[Task directions] Swap "complexity analysis" for "cost analysis" in the lines running from the line with "Page size: 1275x1650." to the line with "text Table 1: Table", and reproduce only those lines with everything else left unchanged.

━━ Given data

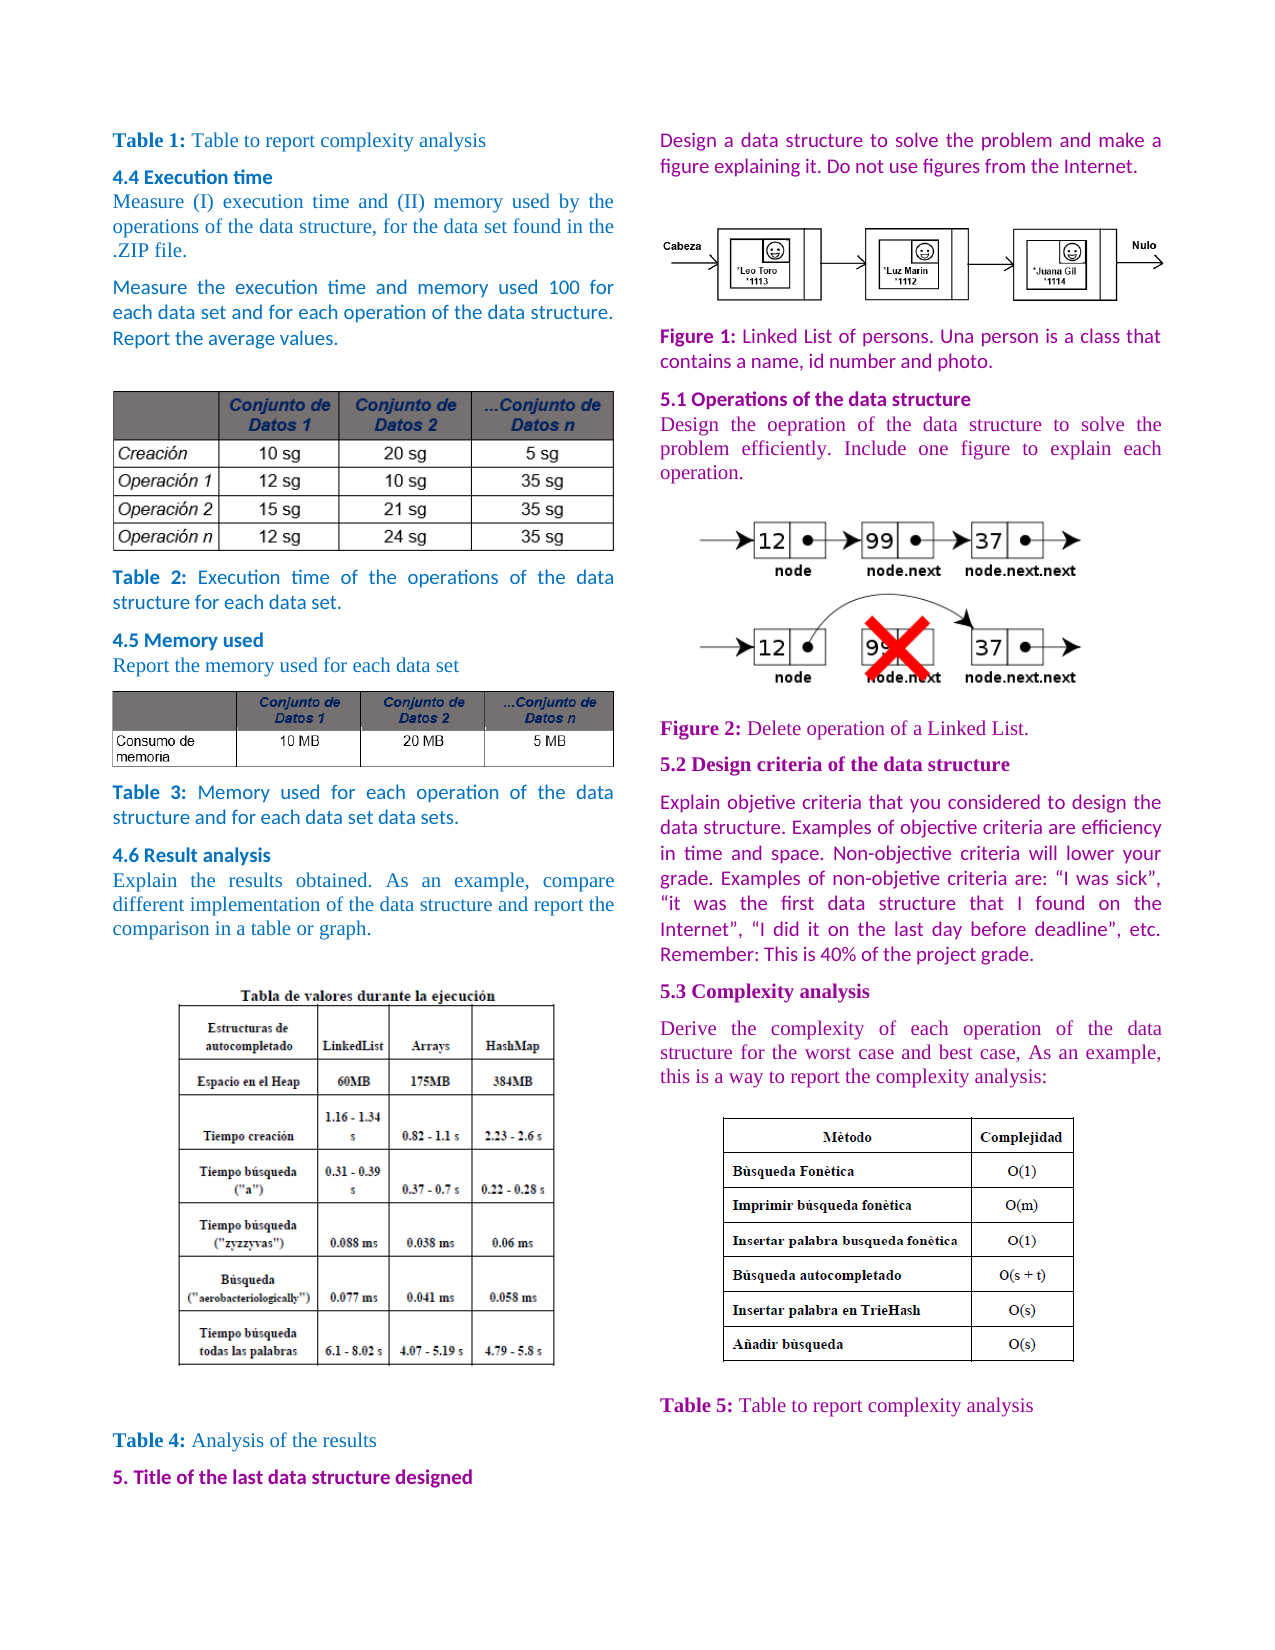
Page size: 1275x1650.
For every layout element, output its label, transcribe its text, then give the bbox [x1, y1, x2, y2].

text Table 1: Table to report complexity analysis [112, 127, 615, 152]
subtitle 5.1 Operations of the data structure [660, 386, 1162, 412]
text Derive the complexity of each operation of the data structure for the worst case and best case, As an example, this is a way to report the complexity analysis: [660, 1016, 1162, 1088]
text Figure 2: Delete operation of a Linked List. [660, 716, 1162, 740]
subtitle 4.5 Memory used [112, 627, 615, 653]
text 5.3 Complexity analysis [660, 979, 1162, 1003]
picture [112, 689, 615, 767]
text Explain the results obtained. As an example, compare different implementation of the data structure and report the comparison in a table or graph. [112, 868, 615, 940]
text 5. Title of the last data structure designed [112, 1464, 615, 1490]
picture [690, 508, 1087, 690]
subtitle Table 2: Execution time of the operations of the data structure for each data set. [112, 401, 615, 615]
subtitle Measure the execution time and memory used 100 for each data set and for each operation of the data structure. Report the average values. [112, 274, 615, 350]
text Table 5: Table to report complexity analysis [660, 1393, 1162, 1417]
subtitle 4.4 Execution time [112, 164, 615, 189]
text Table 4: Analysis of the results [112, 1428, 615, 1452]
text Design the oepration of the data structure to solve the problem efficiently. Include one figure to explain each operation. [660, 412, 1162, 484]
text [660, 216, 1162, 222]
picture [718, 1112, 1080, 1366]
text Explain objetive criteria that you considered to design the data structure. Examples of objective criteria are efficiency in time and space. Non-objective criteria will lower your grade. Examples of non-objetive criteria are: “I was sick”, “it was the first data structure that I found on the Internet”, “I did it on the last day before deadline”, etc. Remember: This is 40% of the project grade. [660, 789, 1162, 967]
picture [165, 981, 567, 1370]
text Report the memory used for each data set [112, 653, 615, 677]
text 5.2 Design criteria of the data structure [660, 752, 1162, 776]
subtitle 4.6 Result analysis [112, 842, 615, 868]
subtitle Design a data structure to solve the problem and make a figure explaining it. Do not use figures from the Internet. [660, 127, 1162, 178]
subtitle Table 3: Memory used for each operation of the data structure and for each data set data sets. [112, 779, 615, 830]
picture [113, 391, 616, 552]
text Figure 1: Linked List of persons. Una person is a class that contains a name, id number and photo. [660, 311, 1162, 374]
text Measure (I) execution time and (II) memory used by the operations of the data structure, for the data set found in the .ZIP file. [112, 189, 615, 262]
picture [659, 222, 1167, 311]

━━━━
━━ Given data

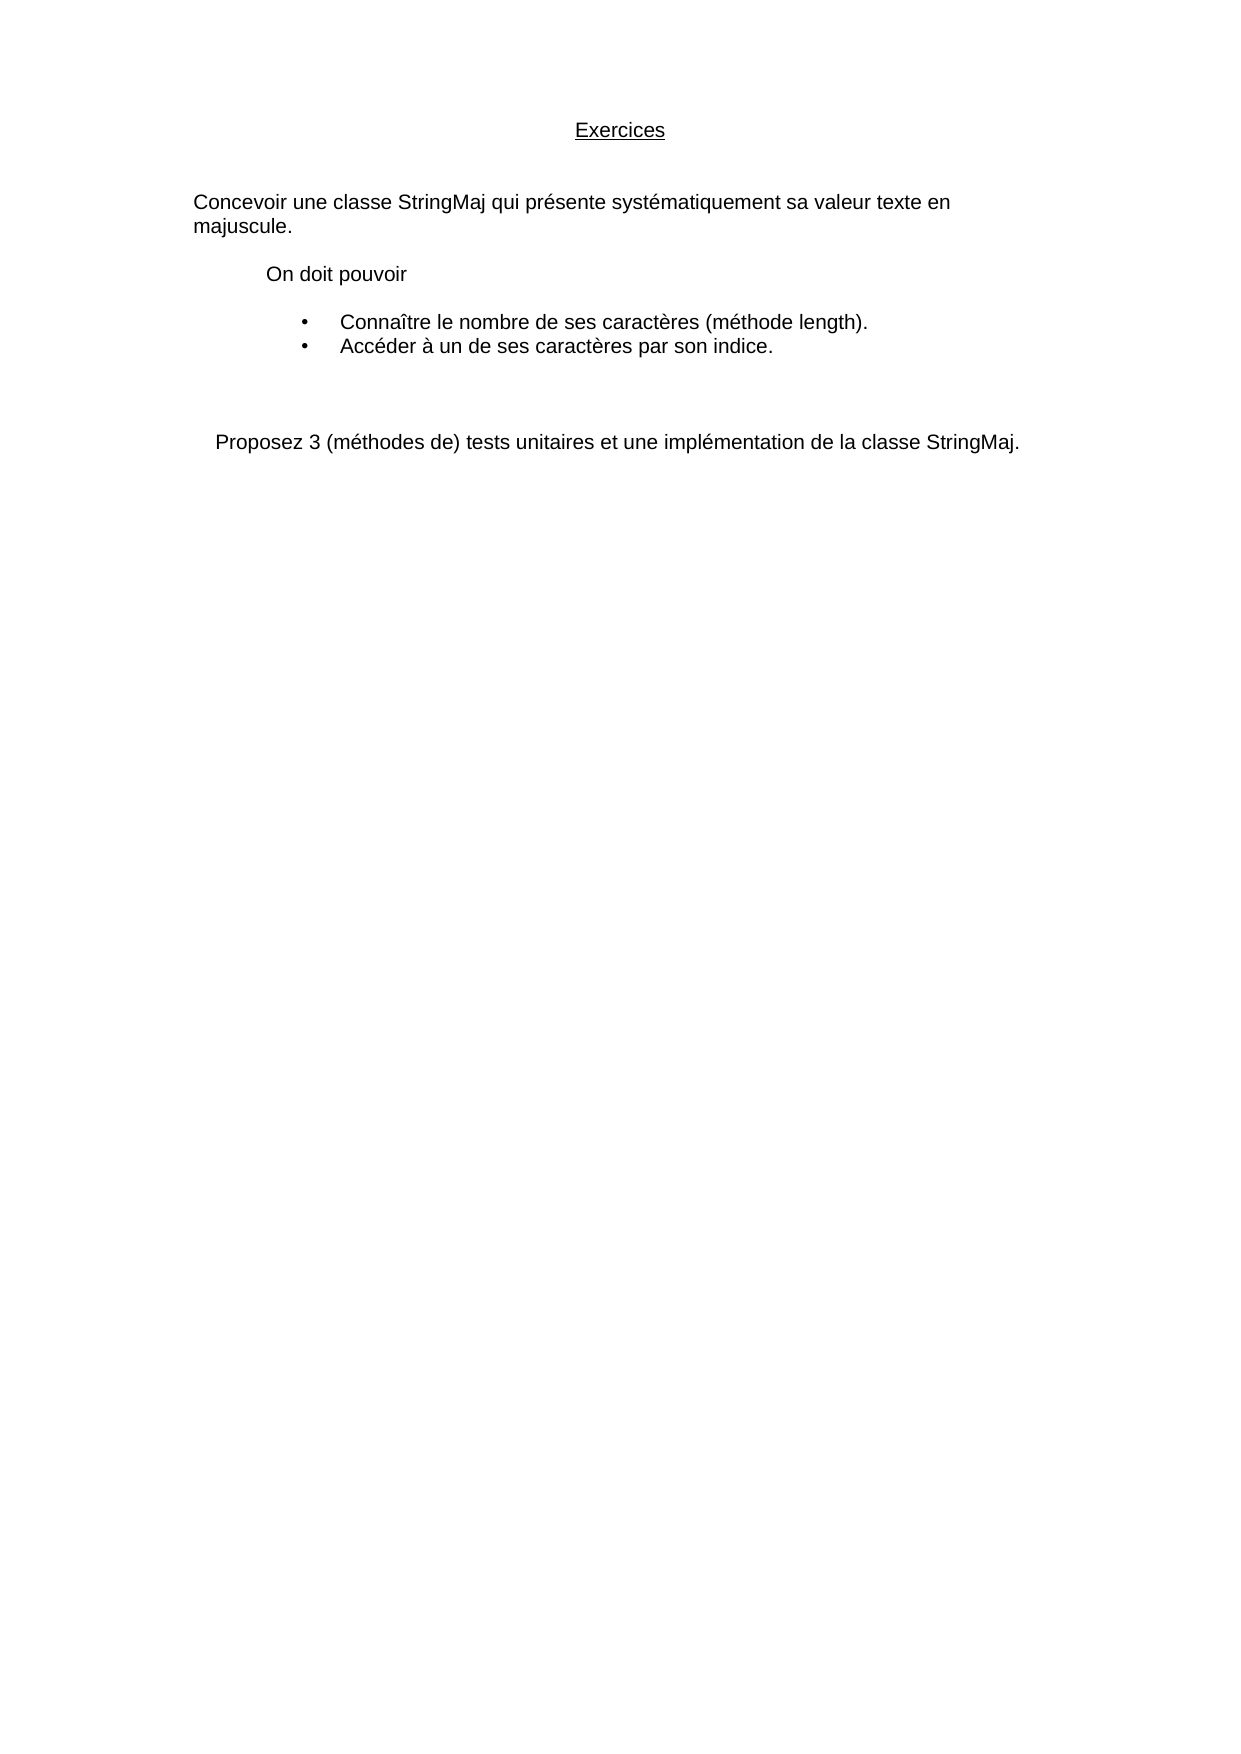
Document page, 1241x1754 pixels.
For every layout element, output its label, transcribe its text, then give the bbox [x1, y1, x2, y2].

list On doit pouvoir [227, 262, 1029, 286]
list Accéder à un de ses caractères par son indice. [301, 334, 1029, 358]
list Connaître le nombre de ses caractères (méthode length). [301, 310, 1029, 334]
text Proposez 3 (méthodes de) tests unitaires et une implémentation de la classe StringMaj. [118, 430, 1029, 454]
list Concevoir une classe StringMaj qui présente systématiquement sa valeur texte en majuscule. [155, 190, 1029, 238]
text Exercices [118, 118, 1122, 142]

━━━━
━━ Given data

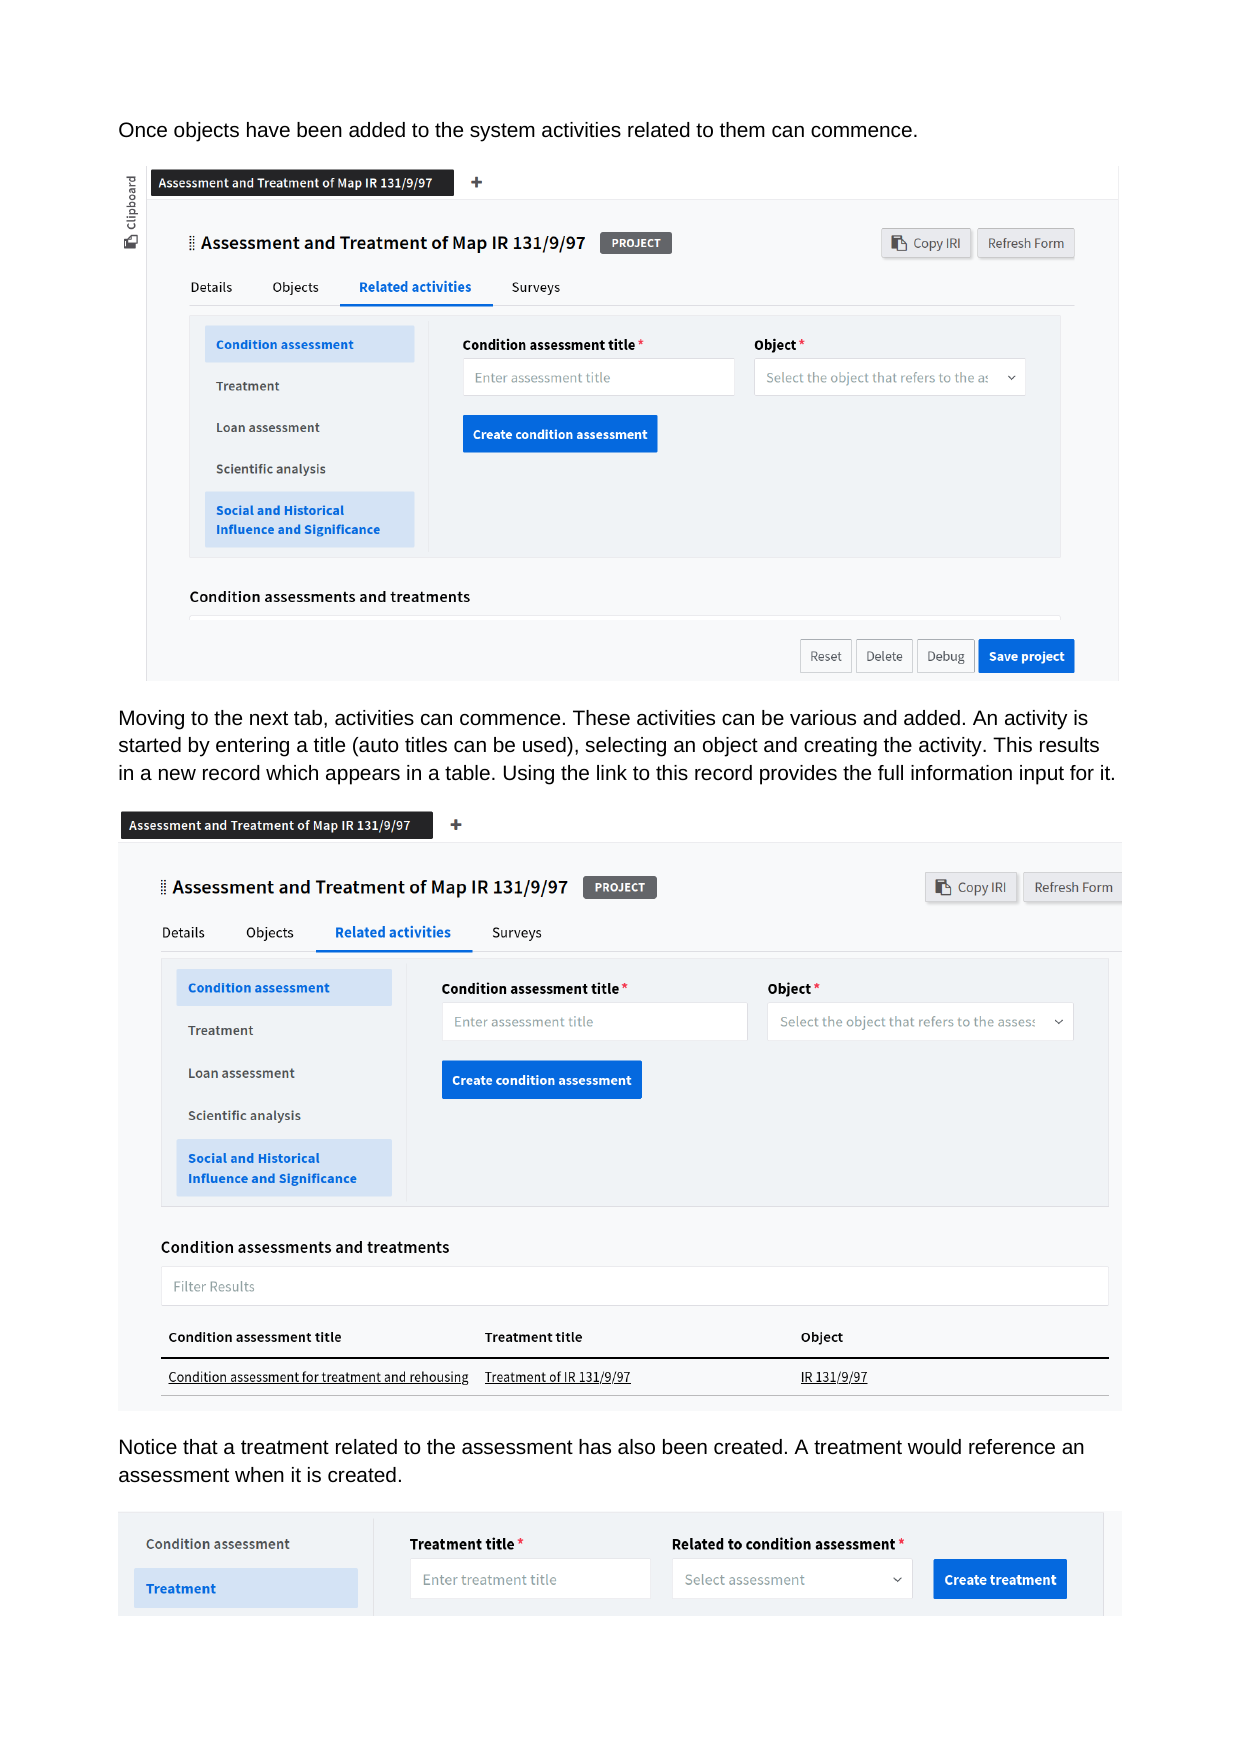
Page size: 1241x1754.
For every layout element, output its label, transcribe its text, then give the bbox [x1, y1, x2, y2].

━━━━

[Exercise response]
Page size: 1275x1650.
For every layout element, output its label, transcribe its text, then give the bbox [x1, y1, x2, y2].

text Table 1: Table to report cost analysis [112, 127, 615, 152]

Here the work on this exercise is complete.